Is there some test you can use to keep yourself honest? One is to try to do a good job at whatever you're doing, even if you don't like it. Then at least you'll know you're not using dissatisfaction as an excuse for being lazy. Perhaps more importantly, you'll get into the habit of doing things well. Another test you can use is: always produce. For example, if you have a day job you don't take seriously because you plan to be a novelist, are you producing? Are you writing pages of fiction, however bad? As long as you're producing, you'll know you're not merely using the hazy vision of the grand novel you plan to write one day as an opiate. The view of it will be obstructed by the all too palpably flawed one you're actually writing. 'Always produce' is also a heuristic for finding the work you love. If you subject yourself to that constraint, it will automatically push you away from things you think you're supposed to work on, toward things you actually like. 'Always produce' will discover your life's work the way water, with the aid of gravity, finds the hole in your roof."

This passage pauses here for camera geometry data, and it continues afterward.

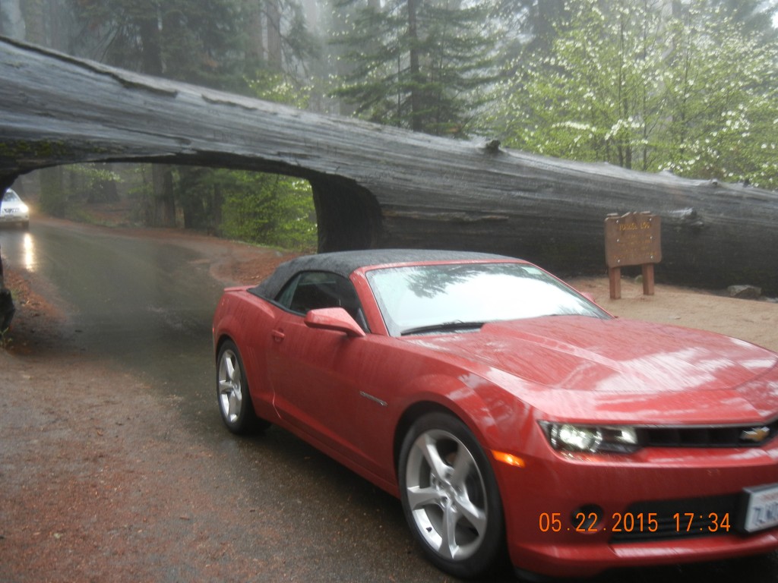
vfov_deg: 41.8
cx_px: 389
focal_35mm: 34
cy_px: 292
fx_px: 764
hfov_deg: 54.0
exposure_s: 1/81.7
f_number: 3.6
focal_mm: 6.2
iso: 160
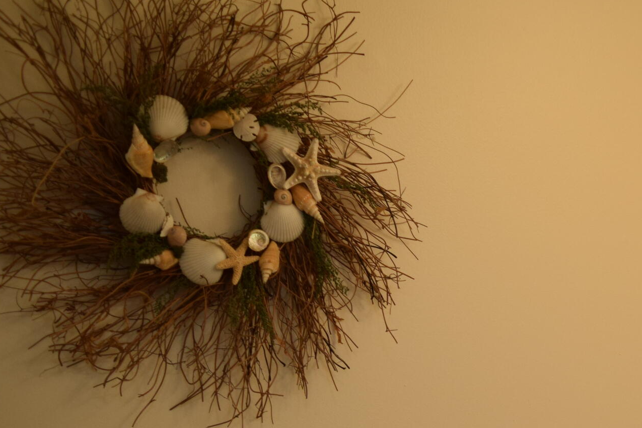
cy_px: 501
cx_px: 705
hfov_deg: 28.5
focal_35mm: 64
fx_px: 1141
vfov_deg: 20.0
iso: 400
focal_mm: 18
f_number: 4
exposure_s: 1/80
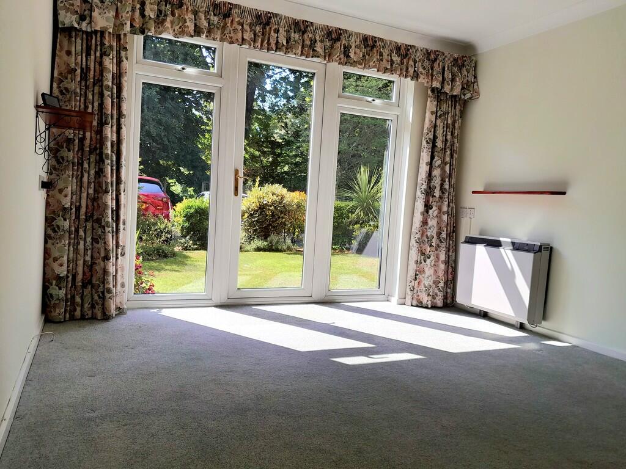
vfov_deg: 51.4
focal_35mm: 27
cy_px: 234
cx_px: 313
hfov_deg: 65.3
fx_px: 488
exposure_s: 1/114
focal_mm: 4
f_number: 1.8
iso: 40
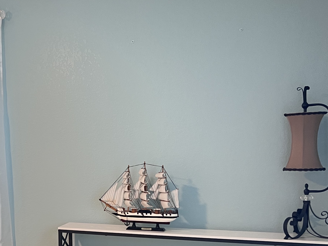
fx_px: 550
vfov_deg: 24.9
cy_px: 185
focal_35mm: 58
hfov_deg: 30.0
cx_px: -27
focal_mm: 5.7
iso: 250
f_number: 1.5
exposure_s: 1/60
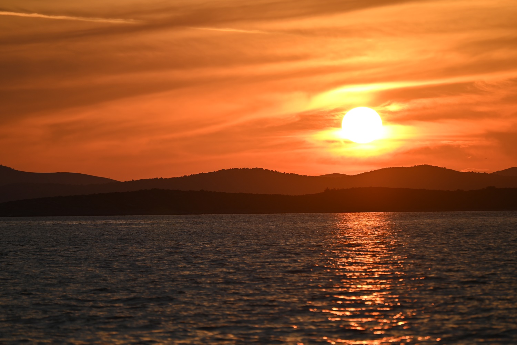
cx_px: 258
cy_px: 172
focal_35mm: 280
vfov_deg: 4.9
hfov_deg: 7.4
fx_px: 4022
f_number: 5.6
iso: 100
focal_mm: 280
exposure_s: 1/1000
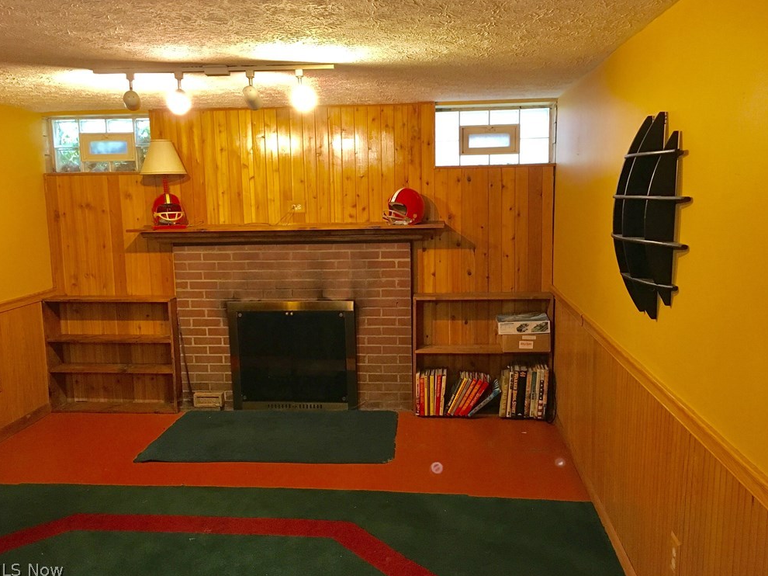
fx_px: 665
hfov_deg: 60.0
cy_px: 285
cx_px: 380
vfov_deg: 46.8
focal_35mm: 30
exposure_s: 1/17
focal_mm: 4.15
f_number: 2.2
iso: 200
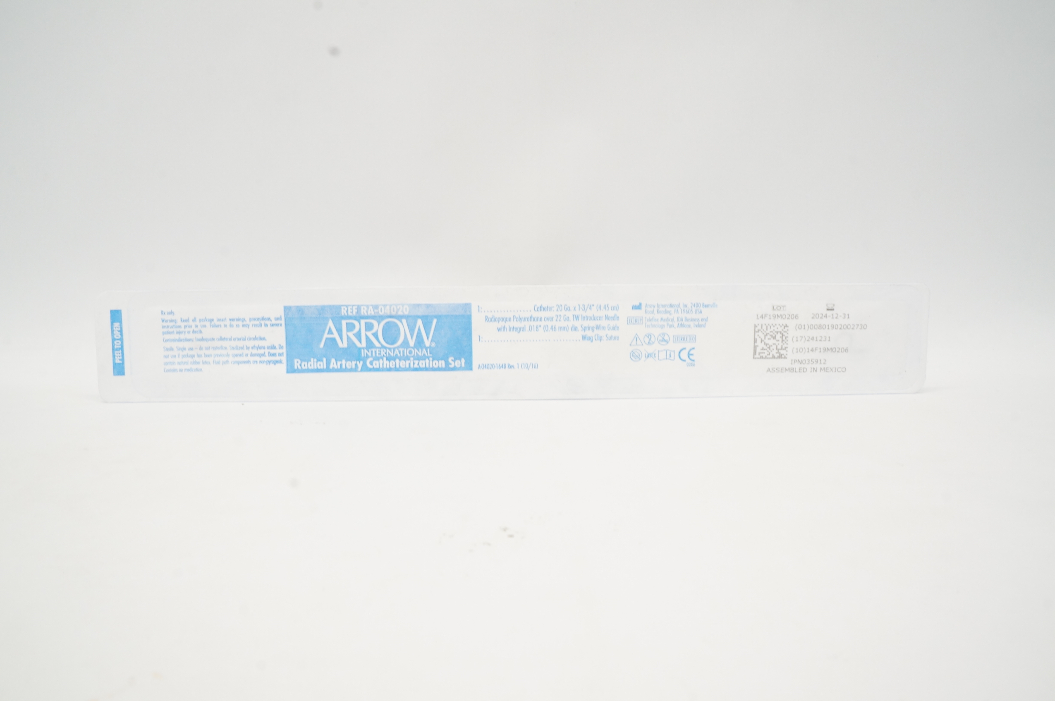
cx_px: 528
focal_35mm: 27
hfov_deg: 67.4
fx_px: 790
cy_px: 350
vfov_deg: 47.8
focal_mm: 18
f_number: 14
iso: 800
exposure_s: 1/13
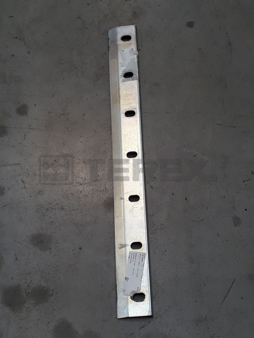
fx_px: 264
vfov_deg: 65.3
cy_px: 169
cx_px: 127
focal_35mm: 27
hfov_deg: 51.4
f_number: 1.9
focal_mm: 3.6
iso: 50
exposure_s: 1/33
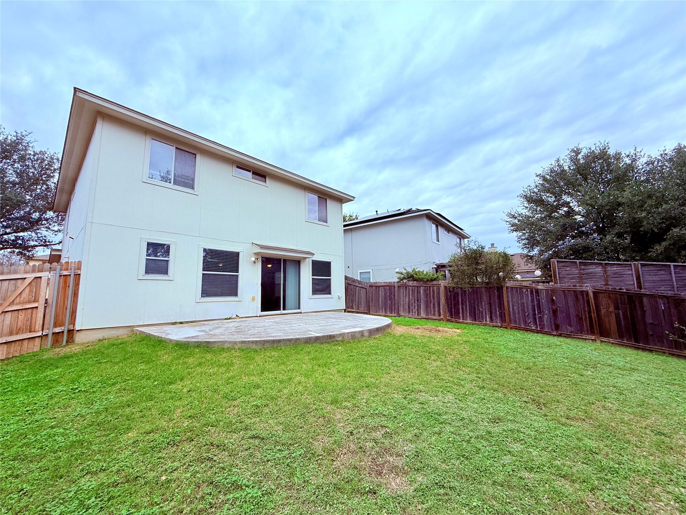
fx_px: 277
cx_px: 343
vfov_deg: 85.7
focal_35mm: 14
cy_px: 258
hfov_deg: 102.1
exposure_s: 1/1235
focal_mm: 2.22
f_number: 2.2
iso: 50
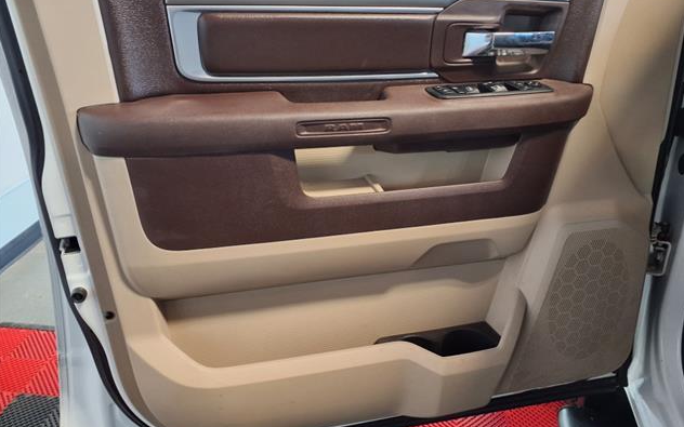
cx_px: 341
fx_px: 541
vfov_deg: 43.0
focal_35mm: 29
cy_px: 178
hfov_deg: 64.6
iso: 250
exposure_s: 1/24
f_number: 1.9
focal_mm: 3.58
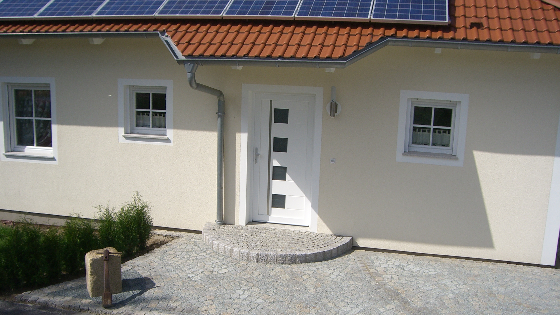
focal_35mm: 42
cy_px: 183
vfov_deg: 28.3
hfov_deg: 48.4
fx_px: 624
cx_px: 279
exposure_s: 1/1250
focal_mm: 6.2
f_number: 4.3
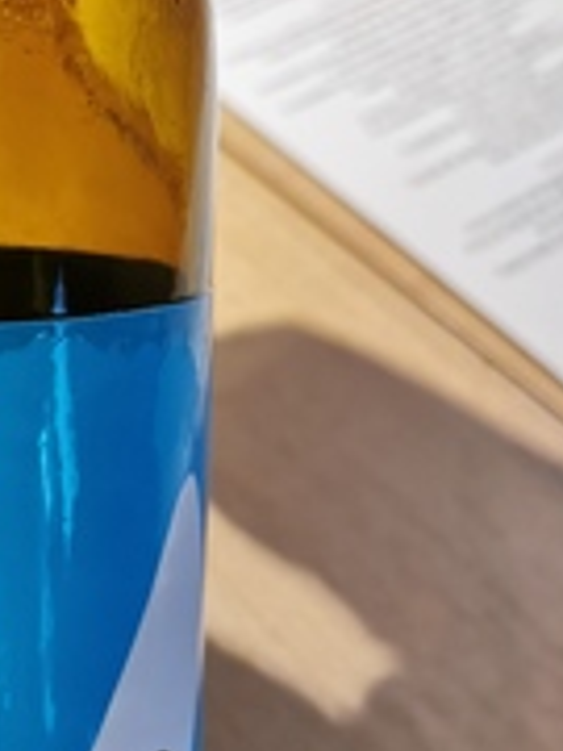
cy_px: 282
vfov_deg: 29.7
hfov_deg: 21.6
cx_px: -35
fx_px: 1410
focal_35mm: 65
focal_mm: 5.58
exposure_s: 1/100
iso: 200
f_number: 1.8
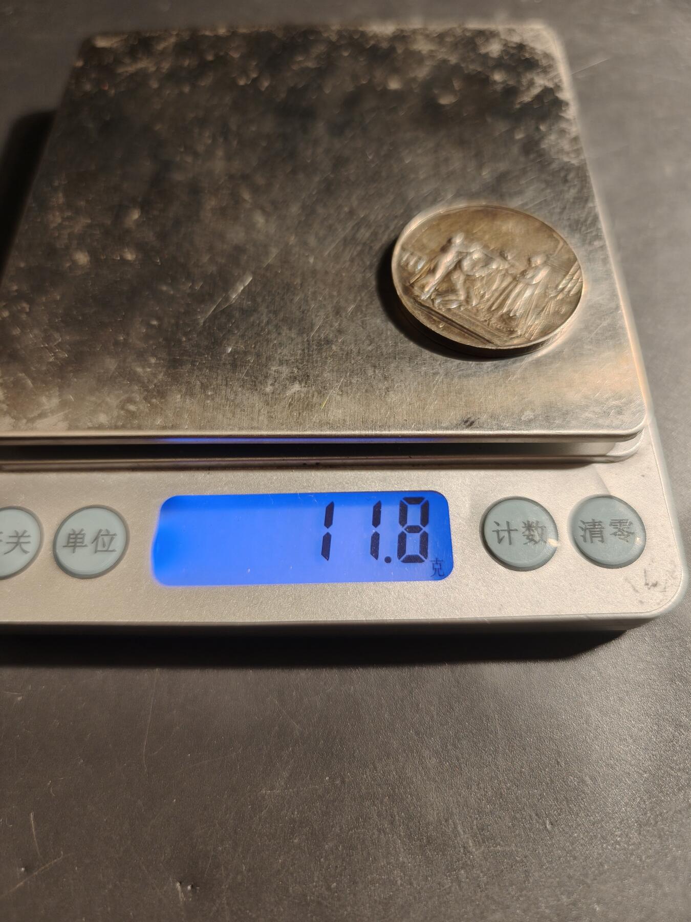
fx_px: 612
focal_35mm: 23
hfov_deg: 58.9
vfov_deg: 73.9
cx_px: 346
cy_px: 461
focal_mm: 6.06
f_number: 1.6
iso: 250
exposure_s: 1/189
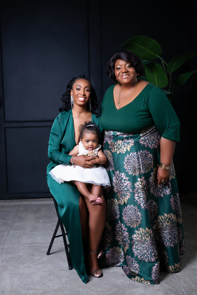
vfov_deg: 39.6
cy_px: 148
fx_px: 410
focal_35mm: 50
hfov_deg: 27.0
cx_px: 98
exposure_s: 1/200
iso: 500
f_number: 5
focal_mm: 50
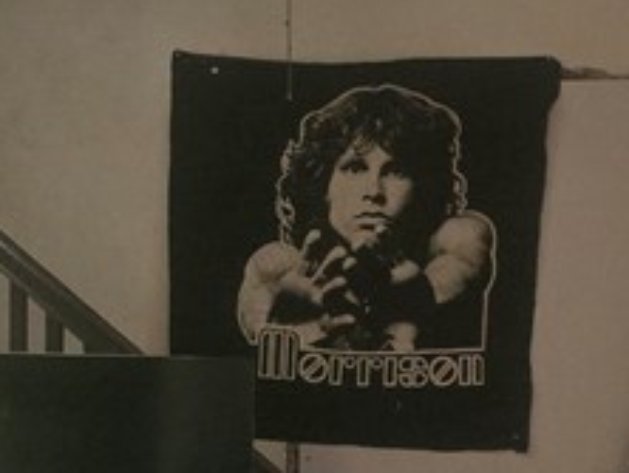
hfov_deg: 18.4
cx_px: 470
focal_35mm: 106
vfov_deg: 13.9
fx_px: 1928
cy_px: 394
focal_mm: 6.3
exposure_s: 1/120
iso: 2500
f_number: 1.7
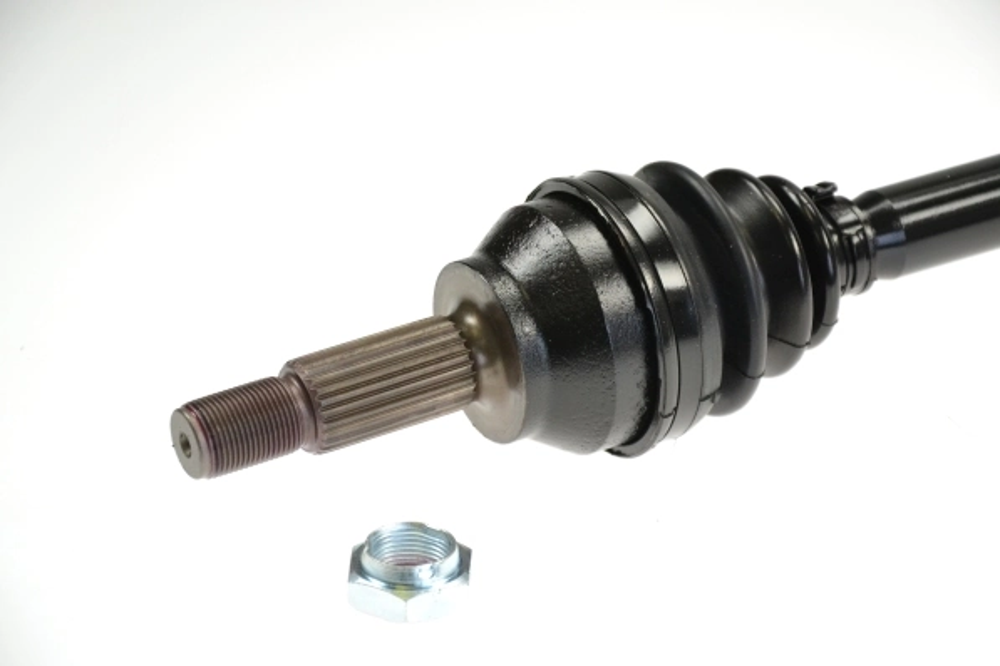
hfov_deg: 14.9
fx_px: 3833
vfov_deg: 9.9
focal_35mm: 138
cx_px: 500
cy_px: 333
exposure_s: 1/640
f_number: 6.3
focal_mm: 92
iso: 1600
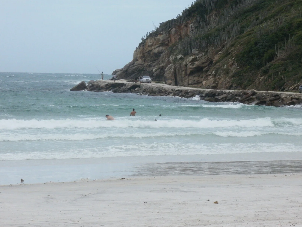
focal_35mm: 144
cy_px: 93
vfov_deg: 10.3
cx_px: 166
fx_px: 1256
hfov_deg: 13.7
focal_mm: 21.2
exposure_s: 1/800
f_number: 8.3
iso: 200
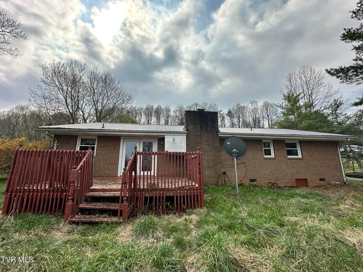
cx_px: 182
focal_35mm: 14
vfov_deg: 85.7
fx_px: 147
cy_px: 136
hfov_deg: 102.1
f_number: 2.2
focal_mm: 2.22
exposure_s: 1/1984
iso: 50
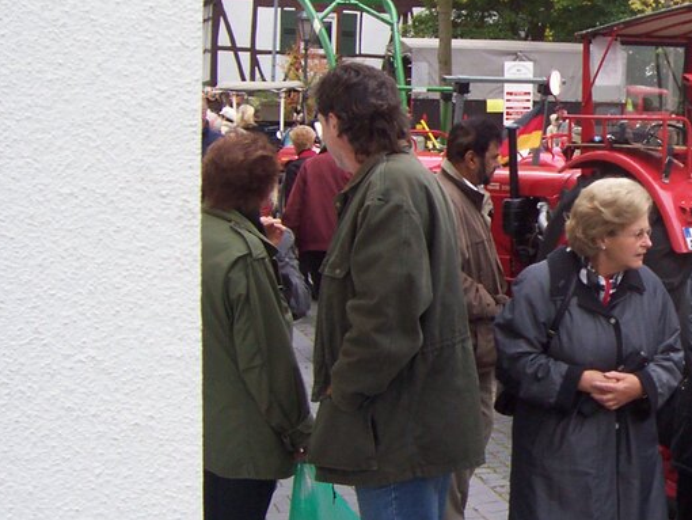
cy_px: 209
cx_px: 756
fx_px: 1600
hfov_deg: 23.0
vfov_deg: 18.4
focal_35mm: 80
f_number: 2.7
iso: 80
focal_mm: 5.6
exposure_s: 1/266
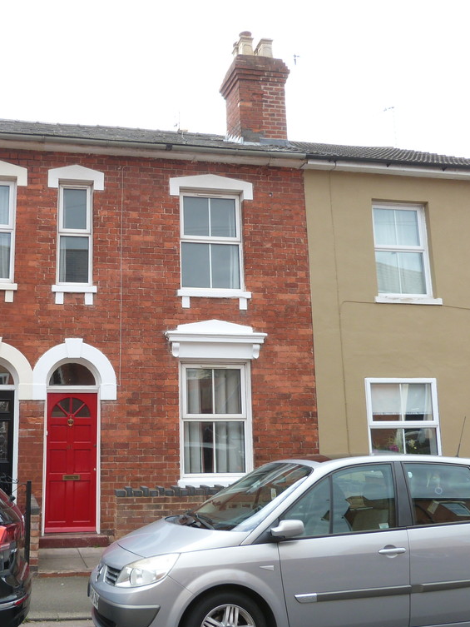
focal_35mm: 34
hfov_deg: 40.8
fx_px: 615
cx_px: 126
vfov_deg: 53.9
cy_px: 311
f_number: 4
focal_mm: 4.5
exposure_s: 1/125
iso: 100
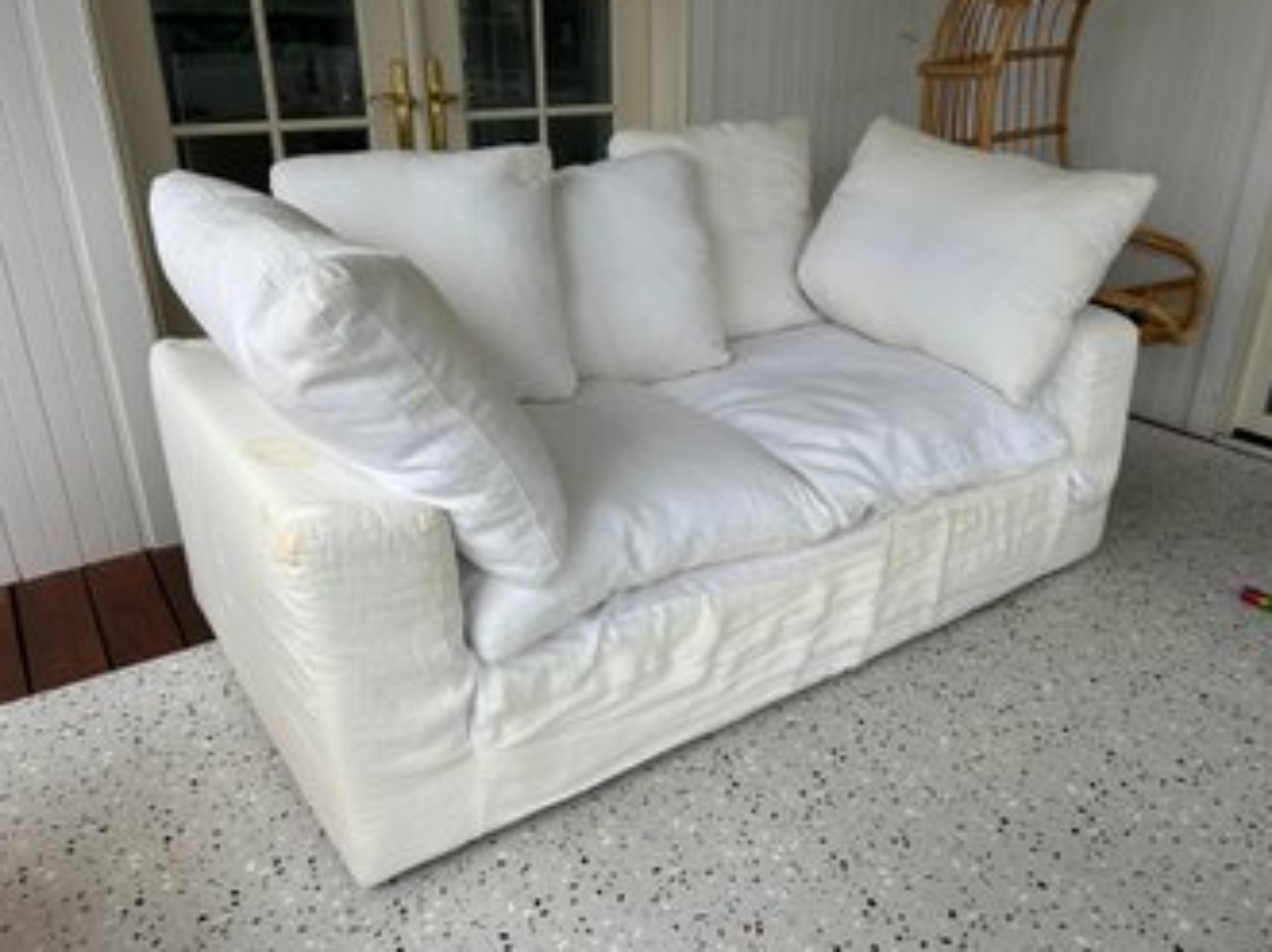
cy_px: 472
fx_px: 991
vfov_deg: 51.3
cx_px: 642
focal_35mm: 27
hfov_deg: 65.4
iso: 50
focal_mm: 5.7
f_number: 1.5
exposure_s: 1/552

I know for a fact that I've thoroughly enjoyed the creativity of master planning campuses, site planning for buildings and designing new buildings and implementing construction projects. I really didn't like the people management part of my previous jobs. My current job is similar, but full of flexibility for me to learn new things and skills, and without the people management. But I haven't really figured out what I want to do when I'm not doing that work. I've enjoyed it, and have even been able to stand back and admire the fruits of my labor. But that doesn't make me immune from my internal naysayer. You've heard me talk about this before when I lamented the fact that I can't draw, I can't paint, etc., etc. I could swear Graham was talking to me when he wrote:

"Of course, figuring out what you like to work on doesn't mean you get to work on it. That's a separate question. And if you're ambitious you have to keep them separate: you have to make a conscious effort to keep your ideas about what you want from being contaminated by what seems possible. It's painful to keep them apart, because it's painful to observe the gap between them. So most people pre-emptively lower their expectations. For example, if you asked random people on the street if they'd like to be able to draw like Leonardo, you'd find most would say something like "Oh, I can't draw." This is more a statement of intention than fact; it means, I'm not going to try. Because the fact is, if you took a random person off the street and somehow got them to work as hard as they possibly could at drawing for the next twenty years, they'd get surprisingly far. But it would require a great moral effort; it would mean staring failure in the eye every day for years. And so to protect themselves people say "I can't."

I need to stop saying "I can't do this or that" and just start "producing" as Graham calls it. In my case I just have to pull out the sketch pad and start drawings and get my hands dirty in the concrete. And if that doesn't work, I'll just keep at it—just keep producing or be flexible enough to move on to something else.